WORK REQUEST » A faithful, complete copy of the entries below is required, with images removed.

RECORDS SUPPLIED below:

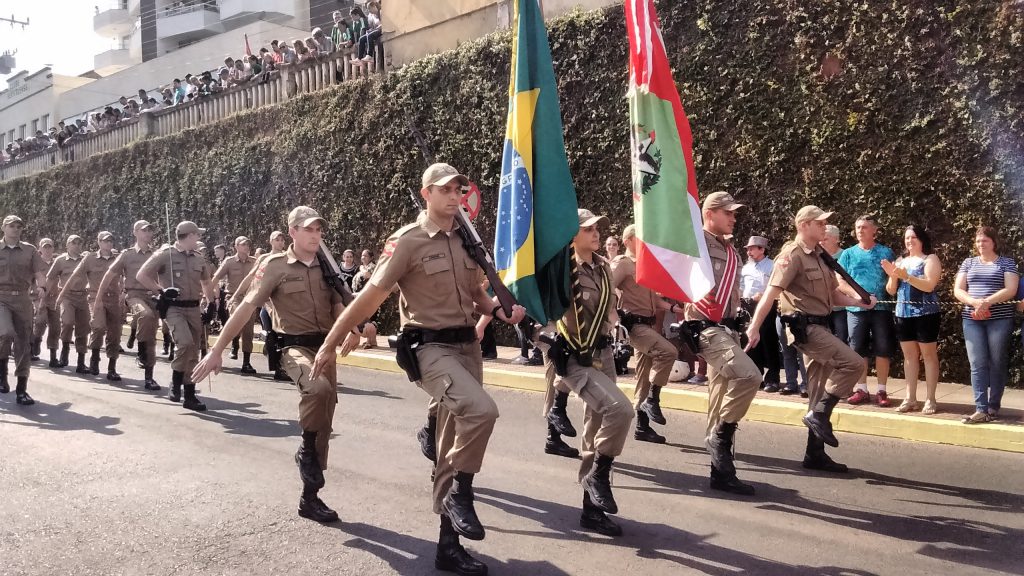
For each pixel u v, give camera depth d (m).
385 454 6.62
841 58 9.78
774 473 5.95
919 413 7.37
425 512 5.10
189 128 22.44
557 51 12.94
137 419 8.16
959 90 8.89
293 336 5.20
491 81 14.20
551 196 4.82
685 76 11.22
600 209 12.48
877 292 7.91
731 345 5.50
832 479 5.78
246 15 34.94
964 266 7.18
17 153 32.62
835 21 9.80
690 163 5.95
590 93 12.56
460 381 3.96
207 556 4.34
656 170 5.89
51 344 12.47
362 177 17.03
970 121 8.82
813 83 10.01
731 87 10.78
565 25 12.83
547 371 6.60
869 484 5.63
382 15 16.70
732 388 5.41
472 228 4.36
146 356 10.27
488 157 14.20
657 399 7.38
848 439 7.07
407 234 4.12
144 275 8.95
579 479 4.80
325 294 5.28
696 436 7.29
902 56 9.30
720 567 4.11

End of RECORDS SUPPLIED.

SOLVED EXERCISE »
For each pixel u v, give camera depth d (m).
385 454 6.62
841 58 9.78
774 473 5.95
919 413 7.37
425 512 5.10
189 128 22.44
557 51 12.94
137 419 8.16
959 90 8.89
293 336 5.20
491 81 14.20
551 196 4.82
685 76 11.22
600 209 12.48
877 292 7.91
731 345 5.50
832 479 5.78
246 15 34.94
964 266 7.18
17 153 32.62
835 21 9.80
690 163 5.95
590 93 12.56
460 381 3.96
207 556 4.34
656 170 5.89
51 344 12.47
362 177 17.03
970 121 8.82
813 83 10.01
731 87 10.78
565 25 12.83
547 371 6.60
869 484 5.63
382 15 16.70
732 388 5.41
472 228 4.36
146 356 10.27
488 157 14.20
657 399 7.38
848 439 7.07
407 234 4.12
144 275 8.95
579 479 4.80
325 294 5.28
696 436 7.29
902 56 9.30
720 567 4.11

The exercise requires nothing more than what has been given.